How does Irenaeus unpack this? What are the implications? Four Claims

  1. TA must be rooted in the embodied humanity of Christ
  2. TA must be rooted in the eternal identity of the son
  3. TA must recognize the ontological and epistemological priority of Christ over Adam
  4. TA must be studied in such a way that does not completely bifurcate nature and grace (I did not fully catch this 4th point)


Claim 1

  • The very idea of an image requires an embodied form – the son must have a visible and determinate form
  • The body is intrinsic to the Imago Dei – Man not a part was made in the likeness of God. The perfect man consists of the comingling of soul and flesh
  • The fashioning of the human flesh is intimately connected to Christ – Humanity is patterned according to the pattern of the incarnate Christ
  • The imago is Christological in the sense that we see the reality that all persons are directed towards the Triune God
  • No biblical passages prove this but there is biblical warrant


Claim 2

  • What does it mean for I to claim that human nature in the manger is logically prior to the humanity in Genesis 1?
    • Means archetype of humanity exists eternally even though it has not been instantiated
    • Maybe it’s a divine idea – maybe Christ is the historical idealization of that idea
    • I never posits an eternal idea…. The archetype of humanity is always the person of JC himself (Does a Gnostic background inform why he never did this?)
  • Schleiermacher & James Dunn
    • Jesus just is the idea of humanity – the driving person behind the act of creation
    • This however may overshadow the son’s existence in eternity
  • The Son’s identity has been shaped eternally in virtue of the incarnation


Claim 3

  • Adam does not simply prefigure Christ – Adam was consequent on Christ – his humanity has been shaped by the archetype which is Christ
  • There is at least one sense in which Christ is ontologically dependent upon Adam
  • For JC to be fully Human he had to receive his humanity from Adam – to claim J could have received a different kind of humanity – would be problematic for our salvation – he would be instantiating a new kind of humanity rather than recapitulating the humanity which started with Adam
  • How come – looking at the ontologically secondary being (Adam) wouldn’t be a good way to figure out what humanity is all about?
  • I thinks we need to maintain C’s epistemological priority?
    • I says because Adam wasn’t perfect…. They are not yet complete and hadn’t fully grown yet
    • Even though Humanity was created in the image in the beginning we don’t truly see what humanity is until the advent of Christ
    • “Adam and Even give only a dim impression of what it means to be in the image of God.” – Boersma
  • Does this approach do justice to the canonical form of the biblical message about Humanity?
    • Don’t we already know what it means to be human when JC is born?
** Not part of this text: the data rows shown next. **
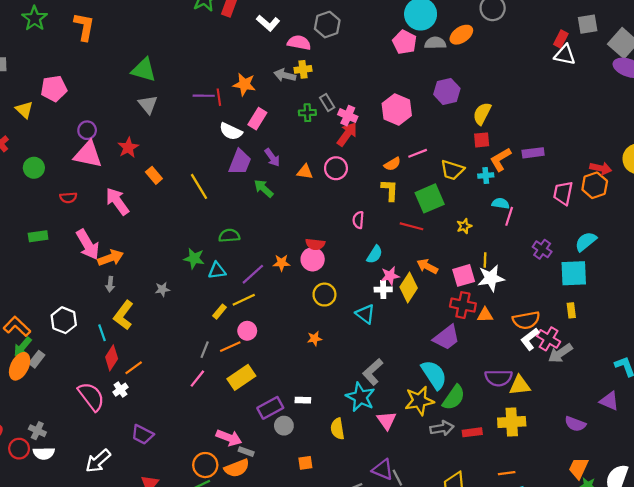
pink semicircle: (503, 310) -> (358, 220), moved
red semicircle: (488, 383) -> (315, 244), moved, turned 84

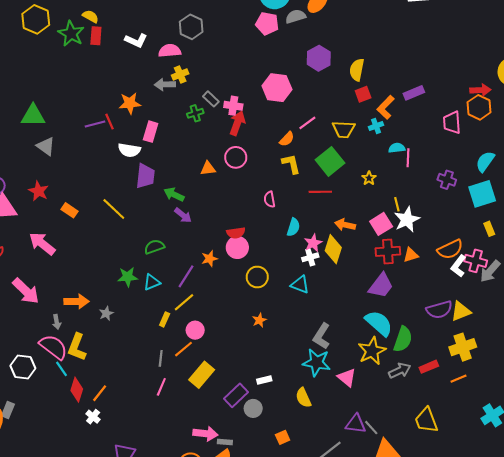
purple arrow: (272, 157) -> (183, 215), moved
orange arrow: (111, 258) -> (77, 302), moved, turned 35
pink semicircle: (91, 397) -> (53, 347), moved
orange line: (507, 473) -> (458, 379), moved

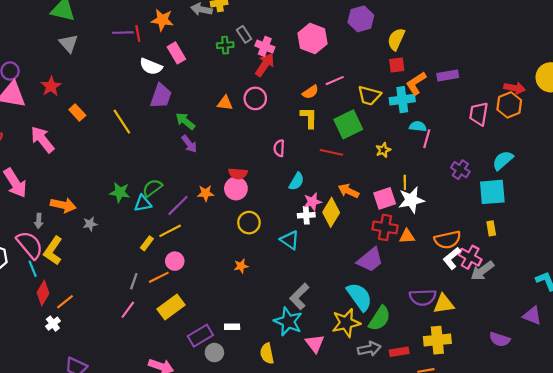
cyan cross: (376, 126) -> (402, 100), size x1.6
pink rectangle: (151, 132) -> (176, 53), turned -60
green semicircle: (154, 247) -> (152, 188), moved, turned -30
The logic of cannon and creed seems to indicate we already know what it means to be human prior to the incarnation
  • We can know other things about humans….
    • Studying humanity in general can and should provide some insight into humanity (learn about the Mona lisa by studying a replica) – move is complicated by falleness of humanity (someone wrote all over the mona lisa)
    • The developmental account does not denigrate the fact that we can know something about humanity from stages prior to the incarnation. (Studying Marc Cortez as a 7th grader can give you some info about Marc Cortez today). This means we shouldn’t neglect the study of Humanity in its history prior to Christ


Claim 4

  • Doesn’t lead us to distinguish between Nature and Grace
  • This developmental model provides some basis for interdisciplinary studies of human nature
  • In addition to understanding humanity through the lens of the natural – we are required to study humanity in the state of Grace too



Although Hedgie might be the cutest hedgehog to ever walk the earth – it seems reasonable to claim that not hedgehog forms the epistemological or ontological basis for all other hedgehogs.


On I’s view of the Imago Dei we have something very different with the embodied humanity of JC. We have the actualization in history – the archetype – of humanity. For I that is the only adequate ground upon which to base a theological conception of the human person.